[Items from a data source]
□ □ □ □ □
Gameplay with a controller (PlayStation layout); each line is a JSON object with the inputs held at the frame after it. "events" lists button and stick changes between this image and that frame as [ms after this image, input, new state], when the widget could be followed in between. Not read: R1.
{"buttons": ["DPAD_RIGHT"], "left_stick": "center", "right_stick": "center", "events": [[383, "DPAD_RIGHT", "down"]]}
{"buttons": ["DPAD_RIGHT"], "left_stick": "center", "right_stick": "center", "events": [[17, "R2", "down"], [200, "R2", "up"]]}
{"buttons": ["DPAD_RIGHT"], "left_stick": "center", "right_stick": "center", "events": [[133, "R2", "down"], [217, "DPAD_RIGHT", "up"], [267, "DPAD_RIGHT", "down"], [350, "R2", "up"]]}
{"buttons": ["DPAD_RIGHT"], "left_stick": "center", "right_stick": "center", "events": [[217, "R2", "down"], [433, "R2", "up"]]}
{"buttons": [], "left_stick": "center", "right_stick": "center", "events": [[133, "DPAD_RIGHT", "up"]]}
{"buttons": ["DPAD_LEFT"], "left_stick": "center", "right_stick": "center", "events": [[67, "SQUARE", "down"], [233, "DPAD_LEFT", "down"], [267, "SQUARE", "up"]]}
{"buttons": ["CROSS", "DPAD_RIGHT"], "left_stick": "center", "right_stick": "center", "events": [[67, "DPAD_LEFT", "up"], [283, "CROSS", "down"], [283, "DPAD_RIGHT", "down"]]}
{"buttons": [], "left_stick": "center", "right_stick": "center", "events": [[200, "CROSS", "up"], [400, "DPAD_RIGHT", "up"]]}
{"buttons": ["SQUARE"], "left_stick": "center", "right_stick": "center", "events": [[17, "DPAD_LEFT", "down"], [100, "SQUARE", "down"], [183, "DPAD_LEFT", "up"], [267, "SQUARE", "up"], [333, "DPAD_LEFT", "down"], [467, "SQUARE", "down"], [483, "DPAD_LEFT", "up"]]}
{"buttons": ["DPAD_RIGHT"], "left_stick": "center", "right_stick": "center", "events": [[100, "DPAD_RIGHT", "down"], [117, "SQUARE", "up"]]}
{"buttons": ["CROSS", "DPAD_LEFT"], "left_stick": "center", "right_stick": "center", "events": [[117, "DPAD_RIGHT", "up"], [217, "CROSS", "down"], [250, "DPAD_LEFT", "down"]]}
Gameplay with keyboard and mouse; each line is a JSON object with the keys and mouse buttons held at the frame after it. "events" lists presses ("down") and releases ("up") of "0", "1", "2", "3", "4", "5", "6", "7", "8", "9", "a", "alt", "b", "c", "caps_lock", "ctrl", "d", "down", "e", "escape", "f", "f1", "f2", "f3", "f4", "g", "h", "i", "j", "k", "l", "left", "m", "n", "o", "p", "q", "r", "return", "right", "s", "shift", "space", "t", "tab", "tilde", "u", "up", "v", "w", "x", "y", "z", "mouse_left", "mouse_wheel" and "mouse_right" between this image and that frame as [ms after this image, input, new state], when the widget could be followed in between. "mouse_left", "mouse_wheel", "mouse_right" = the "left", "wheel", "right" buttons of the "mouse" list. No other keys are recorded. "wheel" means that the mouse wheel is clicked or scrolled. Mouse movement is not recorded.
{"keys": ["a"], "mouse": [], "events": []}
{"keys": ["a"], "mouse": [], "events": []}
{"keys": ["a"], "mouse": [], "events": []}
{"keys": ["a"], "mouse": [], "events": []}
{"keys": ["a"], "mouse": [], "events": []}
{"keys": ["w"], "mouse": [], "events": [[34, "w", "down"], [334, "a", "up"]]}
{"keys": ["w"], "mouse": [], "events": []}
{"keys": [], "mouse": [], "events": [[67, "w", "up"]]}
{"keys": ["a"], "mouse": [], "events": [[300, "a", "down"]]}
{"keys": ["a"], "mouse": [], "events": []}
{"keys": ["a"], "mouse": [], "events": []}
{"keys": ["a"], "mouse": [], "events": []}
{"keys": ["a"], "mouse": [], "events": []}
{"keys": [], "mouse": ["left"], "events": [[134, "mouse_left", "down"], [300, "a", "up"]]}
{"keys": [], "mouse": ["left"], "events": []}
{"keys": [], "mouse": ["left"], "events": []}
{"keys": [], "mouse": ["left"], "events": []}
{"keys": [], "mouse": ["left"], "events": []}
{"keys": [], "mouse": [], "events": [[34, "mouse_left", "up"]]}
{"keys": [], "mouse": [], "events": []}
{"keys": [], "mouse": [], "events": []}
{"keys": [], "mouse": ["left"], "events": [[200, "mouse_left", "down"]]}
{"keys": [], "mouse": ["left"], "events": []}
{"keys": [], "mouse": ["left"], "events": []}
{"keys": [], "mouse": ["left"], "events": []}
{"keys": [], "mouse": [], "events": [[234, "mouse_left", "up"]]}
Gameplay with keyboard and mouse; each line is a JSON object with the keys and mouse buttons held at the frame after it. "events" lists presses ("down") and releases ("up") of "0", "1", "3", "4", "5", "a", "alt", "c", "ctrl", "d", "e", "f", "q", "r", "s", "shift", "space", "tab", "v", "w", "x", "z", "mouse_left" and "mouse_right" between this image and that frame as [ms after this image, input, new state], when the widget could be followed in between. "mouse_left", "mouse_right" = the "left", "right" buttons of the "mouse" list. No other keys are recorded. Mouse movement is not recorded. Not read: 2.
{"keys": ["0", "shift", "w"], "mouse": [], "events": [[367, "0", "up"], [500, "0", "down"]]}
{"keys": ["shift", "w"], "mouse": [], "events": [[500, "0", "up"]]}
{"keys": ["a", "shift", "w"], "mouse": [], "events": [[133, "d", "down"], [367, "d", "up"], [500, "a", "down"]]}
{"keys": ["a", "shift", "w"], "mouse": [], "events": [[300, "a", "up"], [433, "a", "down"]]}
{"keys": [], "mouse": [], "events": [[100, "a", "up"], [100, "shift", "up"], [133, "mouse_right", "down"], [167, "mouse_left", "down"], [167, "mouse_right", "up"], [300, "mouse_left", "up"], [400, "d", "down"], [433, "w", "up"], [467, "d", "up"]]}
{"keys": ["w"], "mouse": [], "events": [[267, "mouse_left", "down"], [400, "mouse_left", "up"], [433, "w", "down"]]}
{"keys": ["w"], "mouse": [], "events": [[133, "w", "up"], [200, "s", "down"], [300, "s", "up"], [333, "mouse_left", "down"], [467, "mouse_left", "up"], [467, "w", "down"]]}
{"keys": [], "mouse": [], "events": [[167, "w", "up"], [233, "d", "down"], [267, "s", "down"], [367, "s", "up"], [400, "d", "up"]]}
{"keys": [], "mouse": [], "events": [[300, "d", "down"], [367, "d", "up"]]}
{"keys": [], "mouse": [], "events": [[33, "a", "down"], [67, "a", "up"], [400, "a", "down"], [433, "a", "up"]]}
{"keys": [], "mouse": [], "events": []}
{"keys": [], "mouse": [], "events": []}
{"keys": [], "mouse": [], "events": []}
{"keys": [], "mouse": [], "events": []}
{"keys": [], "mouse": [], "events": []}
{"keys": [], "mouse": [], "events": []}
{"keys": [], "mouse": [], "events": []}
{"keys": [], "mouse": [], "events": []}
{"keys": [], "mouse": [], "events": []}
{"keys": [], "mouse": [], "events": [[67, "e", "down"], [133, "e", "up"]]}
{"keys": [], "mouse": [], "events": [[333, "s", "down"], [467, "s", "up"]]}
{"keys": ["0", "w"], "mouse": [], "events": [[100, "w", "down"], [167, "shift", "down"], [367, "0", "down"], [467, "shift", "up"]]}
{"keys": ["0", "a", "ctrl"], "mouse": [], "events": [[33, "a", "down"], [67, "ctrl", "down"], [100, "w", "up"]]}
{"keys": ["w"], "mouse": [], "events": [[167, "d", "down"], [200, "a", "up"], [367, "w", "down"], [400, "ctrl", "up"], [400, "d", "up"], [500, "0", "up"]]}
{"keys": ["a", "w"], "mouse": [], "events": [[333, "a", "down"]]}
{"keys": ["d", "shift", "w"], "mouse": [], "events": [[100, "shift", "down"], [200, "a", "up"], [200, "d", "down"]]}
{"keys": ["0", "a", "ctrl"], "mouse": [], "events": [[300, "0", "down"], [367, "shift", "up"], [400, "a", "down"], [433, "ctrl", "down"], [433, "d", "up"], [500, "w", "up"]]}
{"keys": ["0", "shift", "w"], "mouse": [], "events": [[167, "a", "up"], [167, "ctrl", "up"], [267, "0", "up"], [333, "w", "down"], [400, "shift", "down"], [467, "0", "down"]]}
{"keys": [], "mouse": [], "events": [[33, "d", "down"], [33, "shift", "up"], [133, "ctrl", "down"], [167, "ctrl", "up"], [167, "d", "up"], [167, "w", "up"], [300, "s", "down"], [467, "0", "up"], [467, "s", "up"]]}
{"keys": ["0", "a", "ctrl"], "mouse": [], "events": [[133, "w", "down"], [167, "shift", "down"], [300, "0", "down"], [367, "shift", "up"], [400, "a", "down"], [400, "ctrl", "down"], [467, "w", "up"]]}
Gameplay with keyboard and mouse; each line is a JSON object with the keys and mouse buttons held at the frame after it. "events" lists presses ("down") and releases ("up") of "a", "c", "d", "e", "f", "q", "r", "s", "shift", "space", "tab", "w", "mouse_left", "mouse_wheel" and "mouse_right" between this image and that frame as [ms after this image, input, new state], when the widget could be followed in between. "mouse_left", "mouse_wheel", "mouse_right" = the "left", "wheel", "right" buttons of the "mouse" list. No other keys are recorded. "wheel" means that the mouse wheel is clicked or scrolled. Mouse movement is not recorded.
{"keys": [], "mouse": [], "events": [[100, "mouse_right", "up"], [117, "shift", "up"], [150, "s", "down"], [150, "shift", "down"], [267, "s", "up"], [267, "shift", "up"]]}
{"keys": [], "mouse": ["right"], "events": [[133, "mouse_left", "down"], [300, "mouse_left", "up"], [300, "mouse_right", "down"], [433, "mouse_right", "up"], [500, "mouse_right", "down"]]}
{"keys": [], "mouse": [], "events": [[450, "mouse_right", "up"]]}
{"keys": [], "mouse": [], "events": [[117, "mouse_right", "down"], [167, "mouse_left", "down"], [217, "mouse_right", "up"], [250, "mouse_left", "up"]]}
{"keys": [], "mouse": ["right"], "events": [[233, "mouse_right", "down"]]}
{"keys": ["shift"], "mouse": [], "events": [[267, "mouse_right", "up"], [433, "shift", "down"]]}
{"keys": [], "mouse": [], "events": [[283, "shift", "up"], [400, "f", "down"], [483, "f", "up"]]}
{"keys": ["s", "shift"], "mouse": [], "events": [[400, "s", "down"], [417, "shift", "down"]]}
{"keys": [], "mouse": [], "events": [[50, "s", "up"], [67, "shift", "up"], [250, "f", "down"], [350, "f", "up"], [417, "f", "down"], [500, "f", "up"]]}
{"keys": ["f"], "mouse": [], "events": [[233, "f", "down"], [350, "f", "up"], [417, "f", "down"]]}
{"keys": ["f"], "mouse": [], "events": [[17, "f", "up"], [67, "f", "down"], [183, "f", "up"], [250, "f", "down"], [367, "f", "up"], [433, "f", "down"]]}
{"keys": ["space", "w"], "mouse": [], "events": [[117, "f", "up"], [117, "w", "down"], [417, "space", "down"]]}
□ □ □ □ □
> **WHAT THE TASK ASKS**
How many lines of the records contain "clicked"? Answer with the number only.

> **THE ANSWER**
2